To make matters worse, standard hardware is getting more and more expensive, first it was graphics cards, then RAM, and now NVMEs, with the result that many people simply don't want to or can't afford to buy, so they're literally living on someone else's computers even if they don't like it. This is especially true for students, who are at the best stage of their lives for learning and who won't have the time or energy to do it later on.

To complete the picture, the business model just isn't sustainable; no matter how much is invested, a real digital evolution isn't possible while living on the computers of four giants limited by their own services, and this implies that a social collapse awaits us regardless.

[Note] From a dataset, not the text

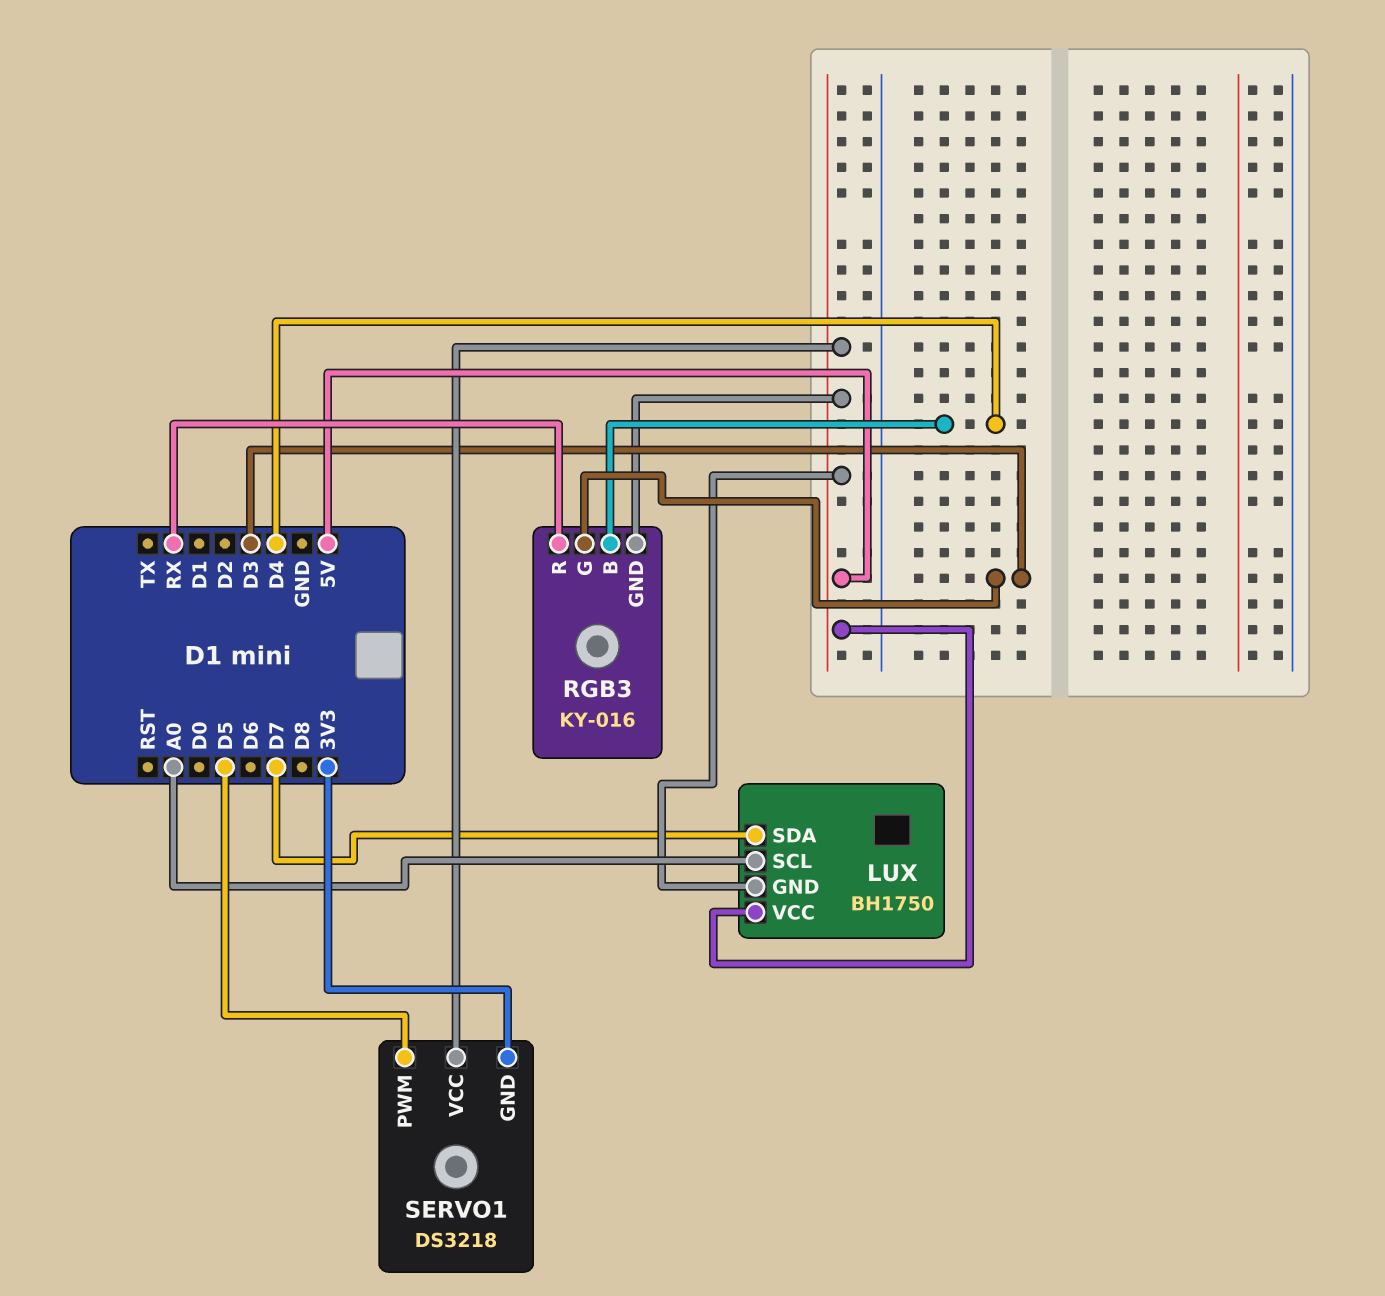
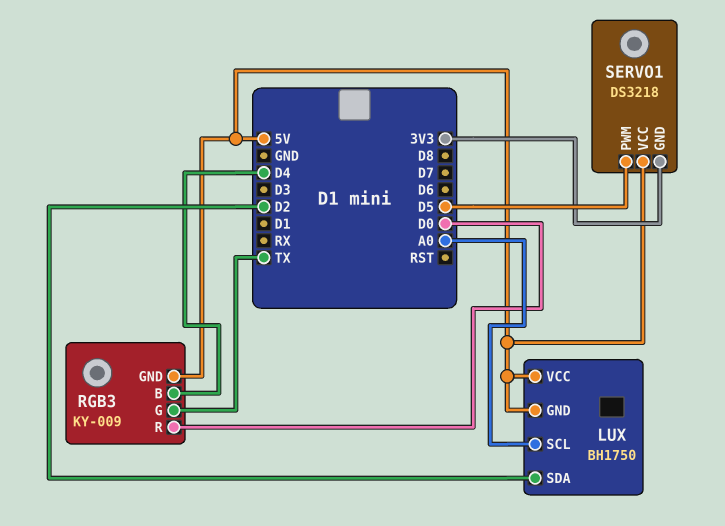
LUX pin SDA: D7 -> D2
RGB3: KY-016 -> KY-009
RGB3 pin G: D3 -> TX
RGB3 pin R: RX -> D0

For me, the solution is managing to have enough leverage so that we can push for mandatory FLOSS and open hardware de jure in response, in order to limit the damage and geopolitical upheavals who push anyone to relocalize, which necessarily implies starting over on a small scale. I see something coming: Nostr, Meshtastic, the Fediverse, the rise of self-hosters and their average age show that there's still an active group of people who want a different world. But they are few and far between, burdened by significant technical debt in a world that's becoming increasingly hostile,and that's exactly where things need to change.

The problems caused by centralization, from various companies getting burned by relying on giant third-party providers, to banking scandals driving crypto (not stablecoins), to the need for resilience that requires cutting down on SPOF might actually make a difference. I hope it'll be enough, and I hope anyone who gets it does their part to spread that understanding while we still can.